Jonathan Owens se giró y encontró la mirada firme de Álex, podía sentir su propio corazón golpeando contra sus costillas; ese era el hombre que una vez le había salvado la vida, la persona que había pasado años intentando encontrar. Y gracias a ese farsante inútil, casi había perdido la oportunidad de pagar la deuda más grande de su carrera, no, de toda su existencia.
—Dr. Owens… ¿de verdad conoce a Álex? —preguntó Sofía, aún conmocionada.

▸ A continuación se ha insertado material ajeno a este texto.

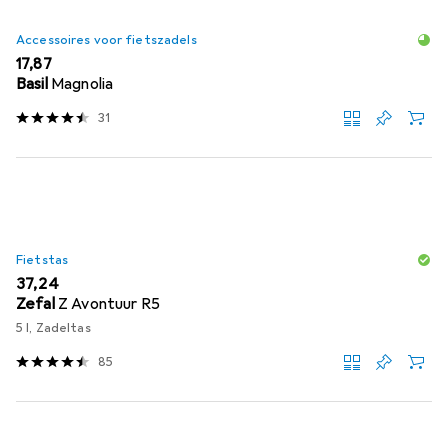
Accessoires voor fietszadels
EUR
17,87
Basil
Magnolia
31
Fietstas
EUR
37,24
Zefal
Z Avontuur R5
5 l, Zadeltas
85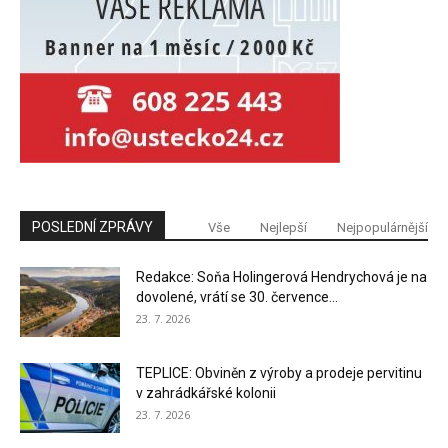
POSLEDNÍ ZPRÁVY
Vše
Nejlepší
Nejpopulárnější
Redakce: Soňa Holingerová Hendrychová je na
dovolené, vrátí se 30. července...
23. 7. 2026
TEPLICE: Obviněn z výroby a prodeje pervitinu
v zahrádkářské kolonii
23. 7. 2026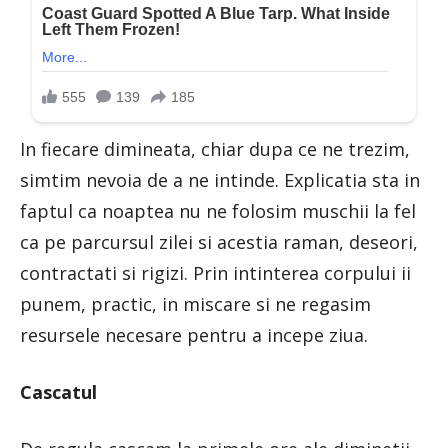
In fiecare dimineata, chiar dupa ce ne trezim,
simtim nevoia de a ne intinde. Explicatia sta in
faptul ca noaptea nu ne folosim muschii la fel
ca pe parcursul zilei si acestia raman, deseori,
contractati si rigizi. Prin intinterea corpului ii
punem, practic, in miscare si ne regasim
resursele necesare pentru a incepe ziua.
Cascatul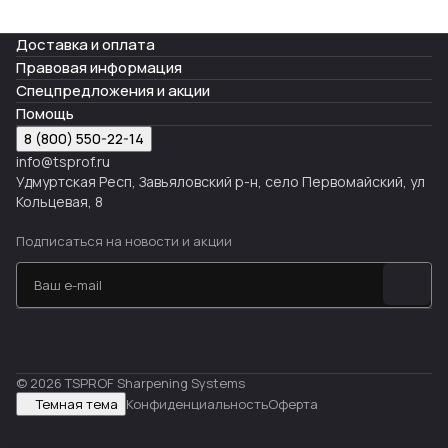
Доставка и оплата
Правовая информация
Спецпредложения и акции
Помощь
8 (800) 550-22-14
info@tsprof.ru
Удмуртская Респ, Завьяловский р-н, село Первомайский, ул
Кольцевая, 8
Подписаться
на новости и акции
© 2026 TSPROF Sharpening Systems
Темная тема
Конфиденциальность
Оферта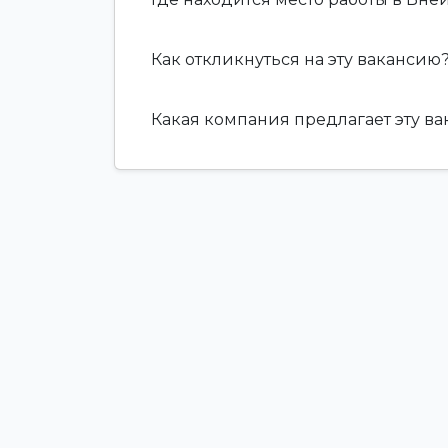
Как откликнуться на эту вакансию
Какая компания предлагает эту в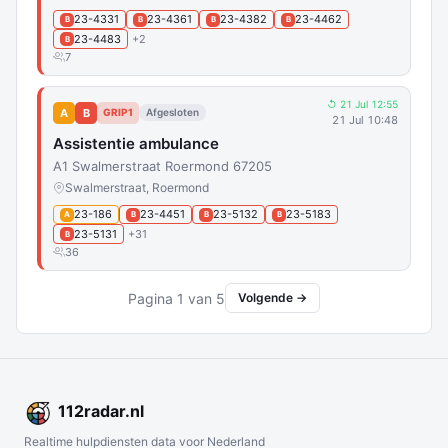
23-4331
23-4361
23-4382
23-4462
B
B
B
B
23-4483
+2
B
7
↺ 21 Jul 12:55
A
B
GRIP1
Afgesloten
21 Jul 10:48
Assistentie ambulance
A1 Swalmerstraat Roermond 67205
Swalmerstraat, Roermond
23-186
23-4451
23-5132
23-5183
A
B
B
B
23-5131
+31
B
36
Pagina 1 van 5
Volgende →
112
radar
.nl
Realtime hulpdiensten data voor Nederland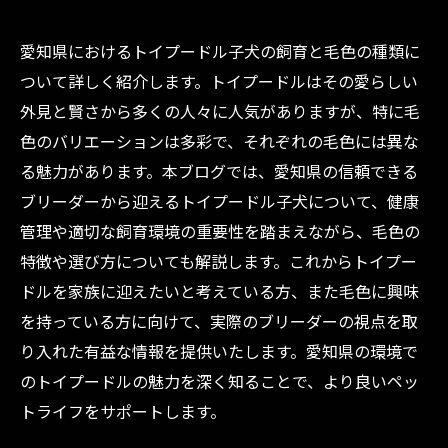
愛知県におけるトイプードル子犬の飼育と毛色の種類に
ついて詳しく紹介します。トイプードルはその愛らしい
外見と賢さから多くの人々に人気がありますが、特に毛
色のバリエーションは多彩で、それぞれの毛色には異な
る魅力があります。本ブログでは、愛知県の信頼できる
ブリーダーから迎えるトイプードル子犬について、健康
管理や適切な飼育環境の重要性を踏まえながら、毛色の
特徴や選び方についても解説します。これからトイプー
ドルを家族に迎えたいと考えている方、また毛色に興味
を持っている方に向けて、実際のブリーダーの視点を取
り入れた有益な情報を提供いたします。愛知県の環境で
のトイプードルの魅力を深く知ることで、より良いペッ
トライフをサポートします。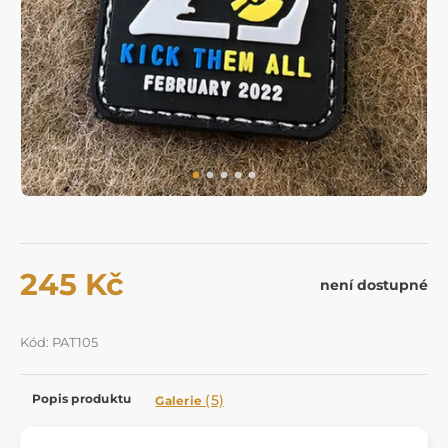
245 Kč
není dostupné
Kód: PAT105
Popis produktu
(5)
Galerie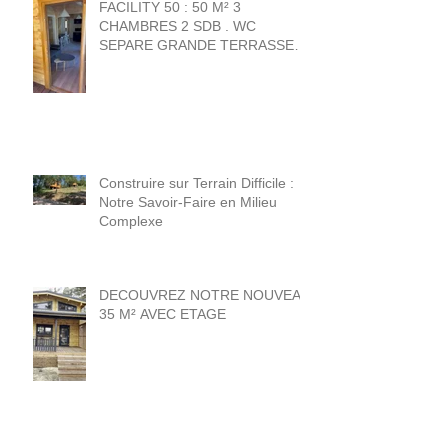
FACILITY 50 : 50 M² 3
CHAMBRES 2 SDB . WC
SEPARE GRANDE TERRASSE
20 M² . 1 chambre + sdb norme
PMR .
Construire sur Terrain Difficile :
Notre Savoir-Faire en Milieu
Complexe
DECOUVREZ NOTRE NOUVEAU
35 M² AVEC ETAGE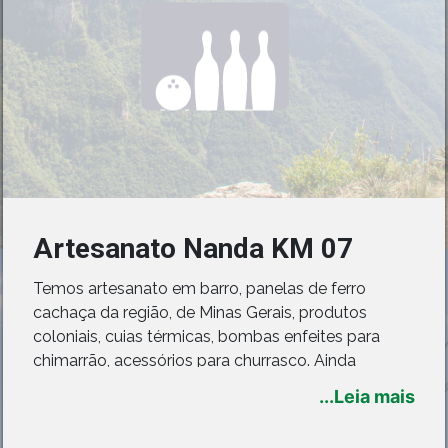
Artesanato Nanda KM 07
Temos artesanato em barro, panelas de ferro
cachaça da região, de Minas Gerais, produtos
coloniais, cuias térmicas, bombas enfeites para
chimarrão, acessórios para churrasco. Ainda
servimos Caldo de Cana e Pastel feito na hora com
...Leia mais
massa caseira.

Jonathan sintió su garganta cerrarse mientras lanzaba una mirada furtiva hacia el hombre que le salvó la vida, pero recordando la declaración previa de Álex; el no conozco a este tipo, y él no me conoce a mí, el famoso doctor cambió rápidamente de actitud, forzando una tos incómoda.
—Yo… eh… no, no lo conozco, y él no me conoce a mí —dijo, con la voz titubeante.
Era obvio que estaba mintiendo, aun así, forzó una sonrisa débil. —Pero nunca es tarde, ¿verdad? Escuché que te llamas Álex, soy Jonathan Owens y es un placer conocerte en estas… circunstancias.
Álex simplemente asintió con la cabeza, manteniendo la calma. Entonces, como si la realidad fallara, el Dr. Owens cayó de rodillas ante Álex.
Todos en la habitación sintieron como si hubieran chocado con un muro de ladrillos a cien millas por hora. Las bocas estaban abiertas y los corazones latían al unísono.
—S-señor... me avergüenza que tenga que ver este lado oscuro de mí.
Los murmullos estallaron.
—¿Q-qué demonios pasa? ¿El Dr. Owens está arrodillado? ¿De verdad se arrodilló?
—¿Acaso Álex es algún tipo de mafioso secreto? ¡Esto es una locura!
Los Lancaster se quedaron paralizados, como si hubieran recibido una descarga eléctrica colectiva. Nadie podía articular una palabra coherente, más que jadeos de asombro. Mientras tanto, Charles parecía haberse tragado una rana viva.
Vincent, cubriéndose la cara magullada, preguntó con voz quebrada. —M-maestro... ¿De verdad conoce a este tipo?
Owens escupió. —¿Conocerlo? No te conozco a ti, ni reclamo conocer a ese hombre tampoco. Pero no me quedaré aquí mientras mancillas su nombre. ¡Arrodíllate y suplica perdón!
Los ojos de Vincent se movían como los de una rata acorralada. Temblaba tan fuerte que apenas podía mantenerse en pie. —L-lo siento, Sr. Álex... por favor... t-ten piedad...
Sin dudarlo, cayó de rodillas con un golpe seco, parecía una atracción de feria destrozada.
El Dr. Owens aprovechó para hurgar en la herida. —Este mediocre impostor ha mancillado mi reputación, es demasiado ciego para reconocer quién es usted, y lo peor es que lo insultó. Si desea castigarlo más, Adelante, puede convertirlo en una mancha en el suelo, y yo asumiré toda la responsabilidad.
Vincent emitió un gemido ahogado.
Literalmente, pudo ver su futuro desvanecerse en humo, cortesía de su enfurecido maestro.
Álex lo despidió con un gesto y una voz tan serena como agua estancada. —No, gracias. Si realmente quieres ayudar, asegúrate de que la gente bajo tu mando no sea escoria la próxima vez.
—Por supuesto —asintió Owens, moviendo la cabeza tan rápido que parecía que se le caería—. Si esta desgracia vuelve a estafar usando mi nombre, lo arrojaré a la calle personalmente.
Álex asintió. —Tú decides qué hacer, no me importa especialmente.
—¡Idiota! —le espetó Owens a Vincent— Sigues vivo solo porque al Sr. Álex no le molesta aplastarte como la cucaracha que eres. ¡Dale las gracias, sanguijuela desagradecida!